When a person turns 18, they become a citizen. People who are 18 vote, serve in the military, and even run for local political offices. But for extremely convoluted reasons, Americans are legally forbidden to drink alcohol until they are 21. The idea that citizens who are entrusted with the responsibility of voting and serving in the military are legally denied the right to drink an occasional beer is, quite frankly, bizarre.
Technically speaking, it is the constitutional right of each individual state to set its own legal drinking age. In a practical sense, however, the federal government usurped this right with the National Minimum Drinking Age Act of 1984, which withheld federal highway funding to those states which refused to increase the drinking age to 21. In addition to trampling upon the rights of the individual states, this law enacted age discrimination and was, quite simply, bad policy.
The United States is alone among developed Western nations in upholding a legal drinking age of 21. Nearly every other Western democracy has a legal drinking age of 18 or 16. Some Europeans countries, Norway and the Netherlands among them, have no drinking age at all. According to the logic of the anti-alcohol activists who pushed for the National Minimum Drinking Age Act, European nations should have far worse problems related to alcohol than does the United States. But a cursory glance at the facts demonstrates that the opposite is true.
Consider France, where the drinking age is 16. This is a country where wine is considered a regular part of the average family meal, and young people are raised in a cultural environment that promotes responsible consumption of alcohol. While people between 18 and 21 in France do drink more than their American counterparts, they are significantly fewer cases of dangerous intoxication. Proportionately, France has substantially fewer drunk-driving deaths than does the United States, and fewer injuries and deaths resulting from alcohol-related accidents or violence.
If the arguments of the anti-alcohol advocates were correct, France should have more youth alcohol-related problems than the United States, because it's drinking age is five years younger than that of America. Instead, France has fewer such problems. It's not a coincidence.
In addition to bad policy, the legal drinking age is effectively unenforceable in any event. Anyone who pays a momentary visit to an American college campus can see this. The major consequence of the law is to drive youth drinking underground. Rather than drinking in bars or pubs, where the proprietors can refuse to serve someone clearly intoxicated, youth drinking on American college campuses generally takes place in home parties, where it is much easier for young people to get out of control. Raising the drinking age to 21 is a classic case of a well-meaning (albeit misguided) policy having precisely the opposite effect of what it intended.
Advocates of maintaining a drinking age of 21 sometimes claim that the National Minimum Drinking Age Act was responsible for the decline in drunk driving deaths since the early 1980s.
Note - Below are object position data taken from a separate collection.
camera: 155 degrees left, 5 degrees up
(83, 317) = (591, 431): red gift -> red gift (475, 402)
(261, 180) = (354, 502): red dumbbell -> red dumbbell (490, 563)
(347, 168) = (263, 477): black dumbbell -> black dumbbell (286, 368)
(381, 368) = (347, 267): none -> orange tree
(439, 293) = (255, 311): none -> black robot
Again, rational analysis refutes this argument. The decline in drunk driving deaths seems more due to the substantial increase in the use of seat belts and the inclusion of airbags in American automobiles since 1984.
Even if it couldn't be demonstrated that raising the drinking age to 21 was bad policy, an argument could be made that the law was unsound because it increased the power of the federal government at the expense of the states. If there is one tenant of Jeffersonianism that we need to regain in the 21st Century, it is the concept of federalism. The National Minimum Drinking Age Act should be repealed and the states should again have the power to determine their own legal drinking age. If this were to be done, I think we would find that those states which returned to a legal drinking age of 18 would begin to have fewer youth alcohol-related youth problems.